TD: Zur Dauer gibt es keine Standardantwort. Was wir nicht wollen ist, ein gutes Produkt zu haben und den Markt mengenmäßig zu überlasten. Unser Ziel ist es, mit den verschiedenen Produkten und ihren Neuauflagen zu spielen, um eine konstante Dynamik zu erreichen. Das ist der Vorteil, wenn man Teil eines Konzerns wie Adidas ist, da gibt es interessante Strategien, die wir anwenden können. Unser Mehrwert ist es, dass wir auf PVC verzichten und auf zwei Grundsätze setzen: Reegrow und Reecycle. Reegrow betrifft Möglichkeiten, Schuhe aus natürlichen Materialien zu produzieren, wie am Beispiel des Floatride deutlich wird. Der Reecycle-Aspekt ist in die Entwicklung des Modells Zig eingeflossen.

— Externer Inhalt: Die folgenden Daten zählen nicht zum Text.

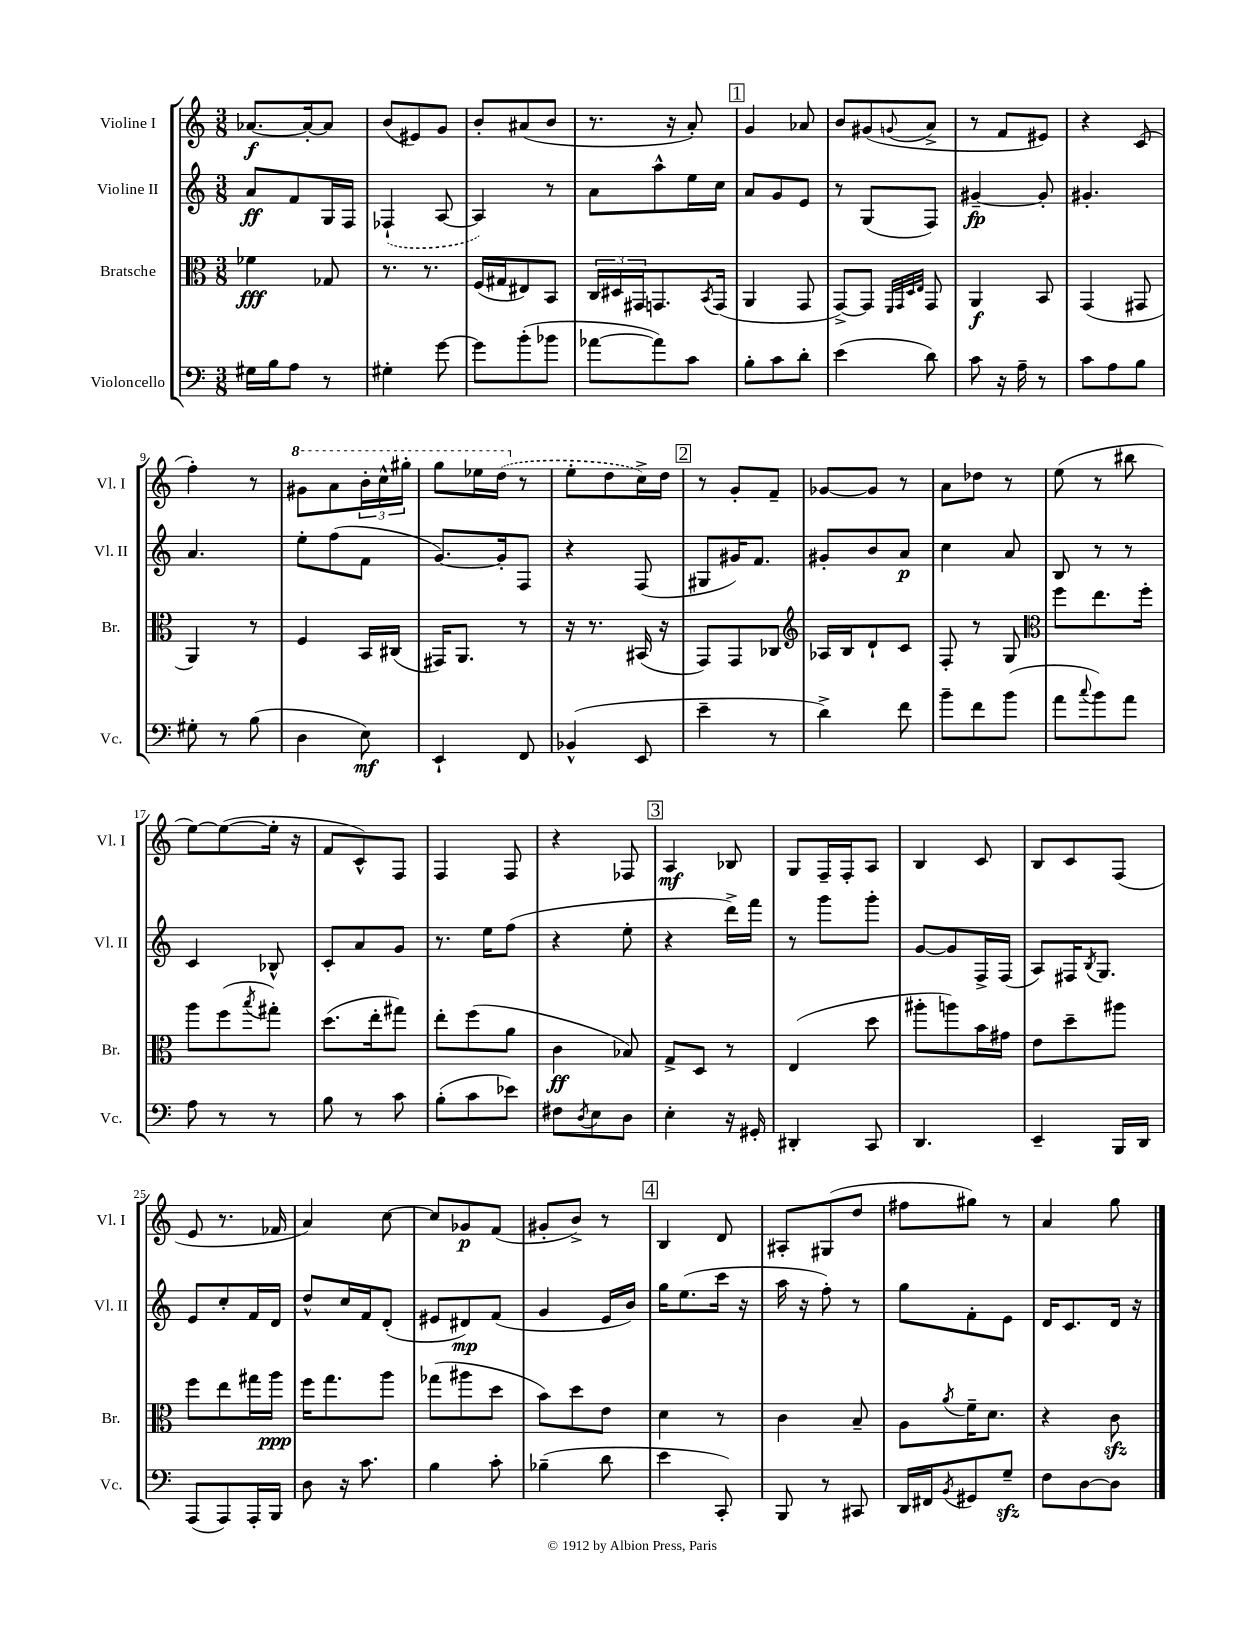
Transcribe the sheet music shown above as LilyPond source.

<<
\new StaffGroup <<
\new Staff = "s0" \with { instrumentName = "Violine I" shortInstrumentName = "Vl. I" } {
    \clef treble \key c \major \numericTimeSignature \time 3/8
    aes'8.~\f aes'16~-. aes'8 |
    b'8( eis'8) g'8 |
    b'8-. ais'8( b'8 |
    r8. r16 a'8-.) |
    \mark \markup { \box "1" } g'4 aes'8 |
    b'8 gis'8( \appoggiatura { g'8 } a'8-> |
    r8 f'8 eis'8) |
    r4 c'8( |
    f''4-.) r8 |
    \ottava #1 gis''8 a''8 \tuplet 3/2 { b''16-. c'''16-^ gis'''16-. } |
    g'''8 ees'''16 \once \slurDashed d'''16( \ottava #0 r8 |
    e''8-. d''8 c''16->) d''16 |
    \mark \markup { \box "2" } r8 g'8-. f'8-- |
    ges'8~ ges'8 r8 |
    a'8 des''8 r8 |
    e''8( r8 bis''8 |
    e''8~) e''8~( e''16-. r16 |
    f'8 c'8-^) f8 |
    f4 f8 |
    r4 fes8 |
    \mark \markup { \box "3" } a4\mf bes8 |
    g8 f16-- f16-. a8 |
    b4 c'8 |
    b8 c'8 f8( |
    e'8 r8. fes'16 |
    a'4) c''8~ |
    c''8 ges'8\p f'8( |
    gis'8-. b'8->) r8 |
    \mark \markup { \box "4" } b4 d'8 |
    ais8-. gis8( d''8 |
    fis''8 gis''8) r8 |
    a'4 g''8 \bar "|." |
}
\new Staff = "s1" \with { instrumentName = "Violine II" shortInstrumentName = "Vl. II" } {
    \clef treble \key c \major \numericTimeSignature \time 3/8
    a'8\ff f'8 g16 f16 |
    \once \slurDashed fes4-!( a8~ |
    a4) r8 |
    a'8 a''8-^ e''16 c''16 |
    \mark \markup { \box "1" } a'8 g'8 e'8 |
    r8 g8( f8) |
    gis'4~--\fp gis'8-. |
    gis'4.-. |
    a'4. |
    e''8-. f''8( f'8 |
    g'8.~) g'16-. f8 |
    r4 f8( |
    \mark \markup { \box "2" } gis8 gis'16) f'8. |
    gis'8-. b'8 a'8\p |
    c''4 a'8 |
    b8 r8 r8 |
    c'4 bes8-^ |
    c'8-. a'8 g'8 |
    r8. e''16 f''8( |
    r4 e''8-. |
    \mark \markup { \box "3" } r4 d'''16->) f'''16 |
    r8 g'''8 g'''8-. |
    g'8~ g'8 f16-> f16( |
    a8) fis16 \acciaccatura { b8 } g8. |
    e'8 c''8-. f'16 d'16 |
    d''8-^ c''16 f'16 d'8-.( |
    eis'8 dis'8\mp) f'8( |
    g'4 e'16 b'16) |
    \mark \markup { \box "4" } g''16 e''8.( c'''16 r16 |
    a''16 r16 f''8-.) r8 |
    g''8 f'8-. e'8 |
    d'16 c'8. d'16 r16 \bar "|." |
}
\new Staff = "s2" \with { instrumentName = "Bratsche" shortInstrumentName = "Br." } {
    \clef alto \key c \major \numericTimeSignature \time 3/8
    fes'4\fff ges8 |
    r8. r8. |
    f16( gis16 eis8) b,8 |
    \tuplet 3/2 { c16 dis16 gis,16 } g,8. \acciaccatura { b,8 } g,16( |
    \mark \markup { \box "1" } a,4 g,8 |
    g,8~->) g,8 \grace { f,32 g,32 d32 e32 } g,8 |
    a,4\f b,8 |
    g,4( gis,8 |
    a,4) r8 |
    f4 b,16 cis16( |
    gis,16) a,8. r8 |
    r16 r8. bis,16( r16 |
    \mark \markup { \box "2" } g,8) g,8 ces8 |
    \clef treble aes16 b16 d'8-! c'8 |
    f8-. r8 g8 |
    \clef alto f''8 e''8. f''16-. |
    a''8 f''8( \acciaccatura { b''8 } gis''8-.) |
    d''8.( e''16-. gis''8) |
    e''8-. f''8( a'8 |
    c'4\ff bes8) |
    \mark \markup { \box "3" } g8-> d8 r8 |
    e4( d''8 |
    ais''8-. a''8) b'16 gis'16 |
    e'8 d''8-- ais''8 |
    f''8 e''8 gis''16 a''16\ppp |
    f''16 g''8. a''8 |
    ges''8( ais''8 d''8 |
    b'8) d''8 e'8 |
    \mark \markup { \box "4" } d'4 r8 |
    c'4 b8-- |
    a8 \acciaccatura { a'8 } f'16-- d'8. |
    r4 c'8\sfz \bar "|." |
}
\new Staff = "s3" \with { instrumentName = "Violoncello" shortInstrumentName = "Vc." } {
    \clef bass \key c \major \numericTimeSignature \time 3/8
    gis16 b16 a8 r8 |
    gis4-. g'8~ |
    g'8 b'8-.( bes'8 |
    aes'8~ aes'8) c'8 |
    \mark \markup { \box "1" } b8-. c'8 d'8-. |
    e'4( d'8) |
    c'8 r16 a16-- r8 |
    c'8 a8 b8 |
    gis8-. r8 b8( |
    d4 e8\mf) |
    e,4-! f,8 |
    bes,4-^( e,8 |
    \mark \markup { \box "2" } e'4-- r8 |
    d'4->) f'8 |
    b'8-- f'8 b'8( |
    a'8 \appoggiatura { c''8 } b'8) a'8 |
    a8 r8 r8 |
    b8 r8 c'8 |
    b8-.( c'8 ees'8) |
    fis8 \acciaccatura { d8 } e8 d8 |
    \mark \markup { \box "3" } e4-. r16 gis,16-. |
    dis,4-. c,8 |
    d,4. |
    e,4-- b,,16 d,16 |
    a,,8( a,,8) a,,16-. b,,16 |
    d8 r16 c'8. |
    b4 c'8-. |
    bes4--( d'8 |
    \mark \markup { \box "4" } e'4 c,8-.) |
    b,,8 r8 cis,8 |
    d,16 fis,16 \acciaccatura { b,8 } gis,8 g8--\sfz |
    f8 d8~ d8 \bar "|." |
}
>>
>>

Kerby Jean-Raymond führt Reebok Studies - Pyer Moss


FNW: Schuhe sind ein wichtiger Bestandteil des Angebots und der Strategie. Welches Gewicht haben Textilien?

TD: Im Vergleich zu anderen Marken haben Textilien bei Reebok einen guten Platz. Was aber interessant ist, ist das Gleichgewicht zwischen Menswear und Womenswear. In diesem Bereich nähern wir uns der Mitte und die Partnerschaft mit Victoria Beckham brachte unsere Bemühungen zum Ausdruck. Es ist wichtig, die Kollektion in verschiedene Vertriebsnetzwerke zu bringen. Die dritte Saison kommt Anfang Februar und wir wollen diese nachhaltig gestalten.

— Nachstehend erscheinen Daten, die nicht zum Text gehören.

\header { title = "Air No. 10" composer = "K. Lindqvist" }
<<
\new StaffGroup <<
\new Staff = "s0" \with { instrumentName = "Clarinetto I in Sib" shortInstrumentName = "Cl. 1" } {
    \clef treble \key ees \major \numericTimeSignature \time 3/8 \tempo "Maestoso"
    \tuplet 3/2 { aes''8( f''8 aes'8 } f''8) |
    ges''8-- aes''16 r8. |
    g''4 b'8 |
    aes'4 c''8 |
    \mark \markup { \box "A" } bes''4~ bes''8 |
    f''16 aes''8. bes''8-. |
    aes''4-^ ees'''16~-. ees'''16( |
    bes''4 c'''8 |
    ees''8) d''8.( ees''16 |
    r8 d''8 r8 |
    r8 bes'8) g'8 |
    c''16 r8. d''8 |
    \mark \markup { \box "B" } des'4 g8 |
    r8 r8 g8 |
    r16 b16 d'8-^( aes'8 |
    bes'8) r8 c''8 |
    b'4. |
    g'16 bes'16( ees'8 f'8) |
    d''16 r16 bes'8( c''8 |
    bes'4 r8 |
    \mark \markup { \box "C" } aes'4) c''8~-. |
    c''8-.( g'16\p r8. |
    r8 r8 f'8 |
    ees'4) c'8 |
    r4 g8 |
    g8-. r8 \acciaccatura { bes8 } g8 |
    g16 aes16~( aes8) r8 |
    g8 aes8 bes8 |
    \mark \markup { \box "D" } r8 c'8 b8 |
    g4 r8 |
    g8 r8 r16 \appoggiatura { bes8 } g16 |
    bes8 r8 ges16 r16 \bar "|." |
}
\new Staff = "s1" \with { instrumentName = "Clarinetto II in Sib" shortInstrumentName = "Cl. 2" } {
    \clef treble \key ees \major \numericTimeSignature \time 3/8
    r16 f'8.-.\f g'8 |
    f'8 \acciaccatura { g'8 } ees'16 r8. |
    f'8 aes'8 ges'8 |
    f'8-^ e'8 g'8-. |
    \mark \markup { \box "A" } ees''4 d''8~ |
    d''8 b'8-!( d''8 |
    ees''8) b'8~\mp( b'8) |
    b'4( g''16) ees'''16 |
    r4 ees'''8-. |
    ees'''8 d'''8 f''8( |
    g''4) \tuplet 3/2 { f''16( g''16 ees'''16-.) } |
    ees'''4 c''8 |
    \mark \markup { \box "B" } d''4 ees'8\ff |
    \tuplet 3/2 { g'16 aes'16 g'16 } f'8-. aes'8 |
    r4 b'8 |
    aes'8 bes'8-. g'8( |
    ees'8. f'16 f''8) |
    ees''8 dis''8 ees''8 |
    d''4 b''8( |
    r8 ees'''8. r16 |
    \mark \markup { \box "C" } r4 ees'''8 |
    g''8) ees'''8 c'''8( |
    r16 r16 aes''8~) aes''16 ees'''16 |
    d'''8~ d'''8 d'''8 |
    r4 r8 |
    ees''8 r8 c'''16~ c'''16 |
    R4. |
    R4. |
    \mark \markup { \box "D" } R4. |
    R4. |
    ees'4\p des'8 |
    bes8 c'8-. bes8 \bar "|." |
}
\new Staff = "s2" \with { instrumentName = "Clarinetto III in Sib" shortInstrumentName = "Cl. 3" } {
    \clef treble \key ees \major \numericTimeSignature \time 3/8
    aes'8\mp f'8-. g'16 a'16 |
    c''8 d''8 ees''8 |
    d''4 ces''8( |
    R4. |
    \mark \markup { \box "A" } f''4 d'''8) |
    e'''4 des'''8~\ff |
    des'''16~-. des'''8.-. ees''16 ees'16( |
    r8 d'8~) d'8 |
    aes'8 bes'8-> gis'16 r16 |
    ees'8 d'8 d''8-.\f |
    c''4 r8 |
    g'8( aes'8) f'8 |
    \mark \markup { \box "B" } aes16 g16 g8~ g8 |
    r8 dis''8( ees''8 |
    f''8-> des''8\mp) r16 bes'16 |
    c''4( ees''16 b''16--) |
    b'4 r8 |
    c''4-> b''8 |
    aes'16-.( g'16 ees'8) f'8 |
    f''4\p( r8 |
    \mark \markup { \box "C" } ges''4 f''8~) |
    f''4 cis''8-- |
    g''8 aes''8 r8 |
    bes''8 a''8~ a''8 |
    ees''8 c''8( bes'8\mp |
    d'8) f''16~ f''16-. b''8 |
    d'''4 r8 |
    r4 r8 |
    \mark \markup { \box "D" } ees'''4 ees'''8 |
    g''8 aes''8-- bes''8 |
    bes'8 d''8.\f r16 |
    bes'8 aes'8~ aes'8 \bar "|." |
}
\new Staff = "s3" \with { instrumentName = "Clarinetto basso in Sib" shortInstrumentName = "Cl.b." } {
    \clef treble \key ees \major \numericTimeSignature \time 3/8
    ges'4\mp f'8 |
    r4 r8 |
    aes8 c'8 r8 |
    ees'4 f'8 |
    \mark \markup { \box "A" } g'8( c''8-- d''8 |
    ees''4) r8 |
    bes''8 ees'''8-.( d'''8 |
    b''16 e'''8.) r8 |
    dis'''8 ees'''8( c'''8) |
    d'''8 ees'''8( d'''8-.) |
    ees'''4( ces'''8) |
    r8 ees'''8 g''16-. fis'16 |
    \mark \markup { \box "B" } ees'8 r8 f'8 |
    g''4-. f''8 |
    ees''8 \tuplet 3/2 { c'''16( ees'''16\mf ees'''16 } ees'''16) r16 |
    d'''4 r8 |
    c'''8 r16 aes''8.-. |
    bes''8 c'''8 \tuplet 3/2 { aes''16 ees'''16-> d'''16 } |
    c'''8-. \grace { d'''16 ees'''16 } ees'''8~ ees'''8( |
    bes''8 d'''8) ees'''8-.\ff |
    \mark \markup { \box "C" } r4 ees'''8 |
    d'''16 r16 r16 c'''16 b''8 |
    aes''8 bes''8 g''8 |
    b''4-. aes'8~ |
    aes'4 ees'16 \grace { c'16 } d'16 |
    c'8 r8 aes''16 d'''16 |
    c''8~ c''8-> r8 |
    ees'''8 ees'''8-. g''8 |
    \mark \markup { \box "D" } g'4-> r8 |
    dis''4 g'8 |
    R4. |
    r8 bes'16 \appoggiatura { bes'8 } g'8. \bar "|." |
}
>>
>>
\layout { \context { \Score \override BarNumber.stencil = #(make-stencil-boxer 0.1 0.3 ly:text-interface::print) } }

FNW: Welches Tempo verfolgen Sie mit dem Projekt Studies mit Kerby Jean-Raymond?

TD: Ziel von Reebok Studies ist es, den Designer von morgen zu finden, die Person, die unserer Marke etwas Fantastisches bringen kann. Es gab eine Zeit, in der Reebok mit Künstlern arbeitete, die am Beginn ihrer Karriere standen und später berühmt wurden. Heute wollen wir die Designer von morgen um uns haben. Wir arbeiteten bereits mit Kerby zusammen und er schlug diesen Ansatz vor. Die Entwicklung dieser modischen Collaborations ist nicht bereits im Vorfeld vollständig festgelegt. Wenn wir zwölf Monate vorher mit einer Idee aufkämen, könnten wir nicht den Erwartungen der Kunden entsprechen. Deshalb wollen wir während der Modewochen in London oder Paris aufstrebende Designer entdecken, die anschließend von Kerby begleitet werden.